Un beau DEBUT
Guillaume Varone expose actuellement dans DÉBUT au 2 rue de Hesse à Genève, aux côtés de Régis Figarol & Raymundo
Né à Lausanne, Varone est devenu photographe « professionnel » presque par accident. Néanmoins, appartenant à la section très restreinte des artistes sans égo et quoique étant photographe depuis toujours (comme Godard est cinéaste depuis ce temps) il possède un sens inné de l’image. Ce qui ne l’empêche en rien de travailler ses prises.
Sa modestie éclate par exemple lorsqu’il écrit à propose de son livre sur la Slovénie : « Klavdij Sluban m’a donné quelques clés pour progresser et sortir de la simple illustration : mettre de l’émotion et du mouvement dans les images, faire des photos habitées, avec de la tension et sans être descriptif. Son workshop m’a ouvert les yeux et c’est ce que je cherche désormais à mettre dans mes photos ». De fait il avait déjà en lui tout ce qu’ll fallait afin de photographier ce pays comme – dans d’autres séries – l’intimité des femmes.

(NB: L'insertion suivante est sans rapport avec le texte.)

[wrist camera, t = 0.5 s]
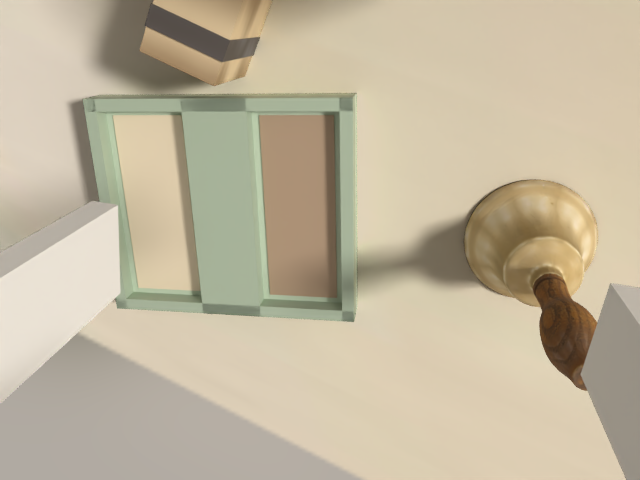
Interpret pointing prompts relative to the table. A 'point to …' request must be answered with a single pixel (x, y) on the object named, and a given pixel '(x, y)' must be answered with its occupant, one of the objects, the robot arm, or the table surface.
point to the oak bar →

Dans les deux cas le photographe saisit l’intensité et l’émotion : le visage devient paysage, le paysage un visage. Un « corps » quelqu’en soit la nature parle d’un même langage. Varone cherche une vérité d’appartenance et d’incorporation. Exit le voyeurisme. L’artiste ne perce l’intime qu’avec bienveillance et partage. C’est une affaire de « donnant-donnant » bref de confiance et d’attention. D’où la singularité d’une oeuvre qui sans le moindre effet laisse apparaître des sentiments cachés autant chez le photographe que chez le sujet de ses prisess. Rares sont donc les oeuvres aussi justes et tout simplement belles et qui laissent au regardeur sa faculté d’interpétation.

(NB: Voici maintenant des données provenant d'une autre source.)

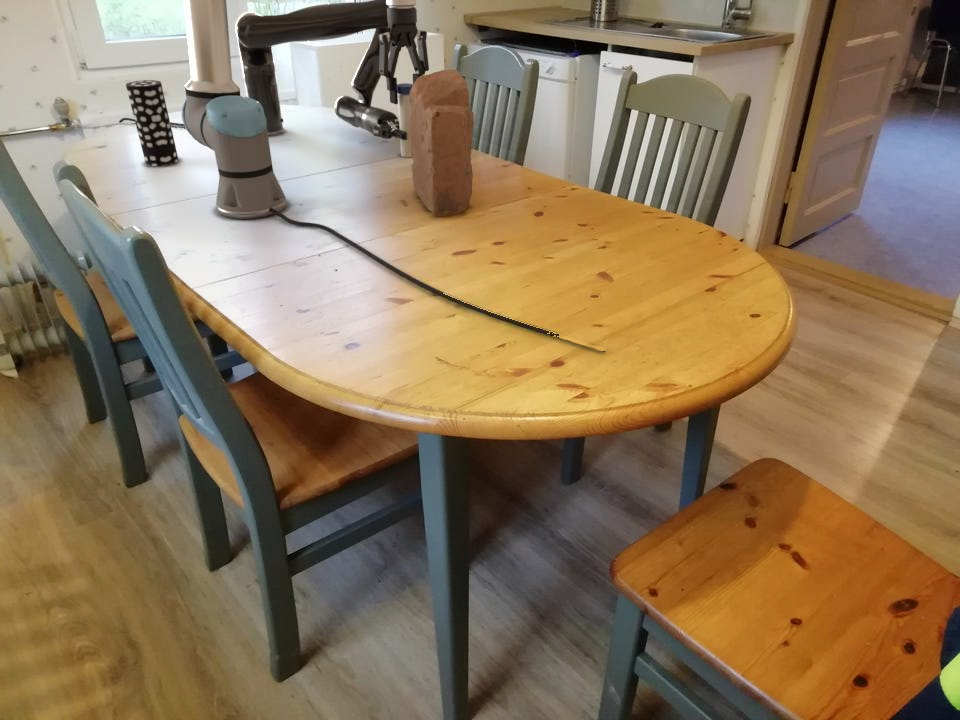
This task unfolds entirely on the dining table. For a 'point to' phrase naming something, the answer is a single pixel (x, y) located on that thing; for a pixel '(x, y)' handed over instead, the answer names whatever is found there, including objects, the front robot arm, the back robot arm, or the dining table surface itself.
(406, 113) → the white cylinder
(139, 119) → the black spotted cylinder
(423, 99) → the stone
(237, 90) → the front robot arm
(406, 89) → the lid
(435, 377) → the dining table surface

Guillaume Varone, Début & Regard sur la Slovénie avec Klavdij Sluban
Présence absolue de la femme
“Pourquoi la photo ? J’en ai toujours fait, comme tout le monde. Jusqu’à il y a un peu plus d’un an, je faisais des photos que je qualifierais de « souvenir de voyage » dans lesquelles je recherchais une certaine harmonie pour faire une belle image”. Bref, Guillaume Varone pensait être un photographe lambda. Néanmoins, il captait des portraits qui n’avaient rien d’anecdotiques même lorsqu’ils étaient de famille. Grâce à Klavdij Sluban côté technique et Barbara Polla côté dynamique, le Lausannoios prend enfin confiance en lui.
L’artiste possède le sens inné du cadre et de la prise. Il comprend tout de suite (et ses portraits de femmes le prouvent) une idée instinctive de la lumière, de l’espace. Ses images ont l’air de monter (comme la musique pour d’autres) de l’intérieur.
Mais il y a plus. A savoir, ce qui fait de lui un “vrai” photographe. A travers ses prises, des questions surgissent. Elle répondent aussi à ce que, au fond de nous, nous avons besoin de savoir. De voyeurisme il n’est jamais question. Guillaume Varone nous dit qu’un corps existe et que les choses sont présentes. À nous de regarder calmement ce qui a lieu.
Une femme est photographiée. Nous ne connaissons pas son prénom, ni son nom, ni ses origines, ni sa vie actuelle. Nous savons une chose : le visage à travers lequel apparaît une intimité.
Tout de suite, nous sommes touchés par la pudeur et la profondeur qui se dégage de ses portraits. De face, de profil, de trois-quarts, de dos, une femme a quelque chose à nous dire. Est-ce une lumière travaillée, retravaillée par le photographe ? Un travail sur les ombres ? Sans doute. Les ombres mettent en relief l’expression. Les yeux sont grands.
Les traits du visage burinés ou parfaits donnent l’impression d’une gravité. Comme si l’existence était un acte grave, une trajectoire guidée par la conscience. Les visages sont traversés par le silence. Toutefois, l’artiste ne cherche pas une “picturalité mais une vérité d’appartenance par l’incorporation.
Notre oeil s’approche, nous « entrons » dans les images. Guillaume Varone nous propose une narration et une énigme. L’histoire d’une femme et sa chevelure. Dans une autre prise se dégage un profil. Le modèle se coiffe. Une autre est de trois-quarts. C’est le portrait d’une femme à la perruque. Deux femmes se jouxtent soudain pour un même visage. Ou l’inverse.
Histoire de mettre à nu une grâce, une origine par la chevelure et ce qu’elle sous-entend dans la culture et même dans la sexualité. Chaque visage lie aussi l’hier et l’aujourd’hui vers une autre histoire par cette prise de l’intimité “par les cheveux”. Il existe là une présence absolue de la femme. Au regardeur de l’interpréter.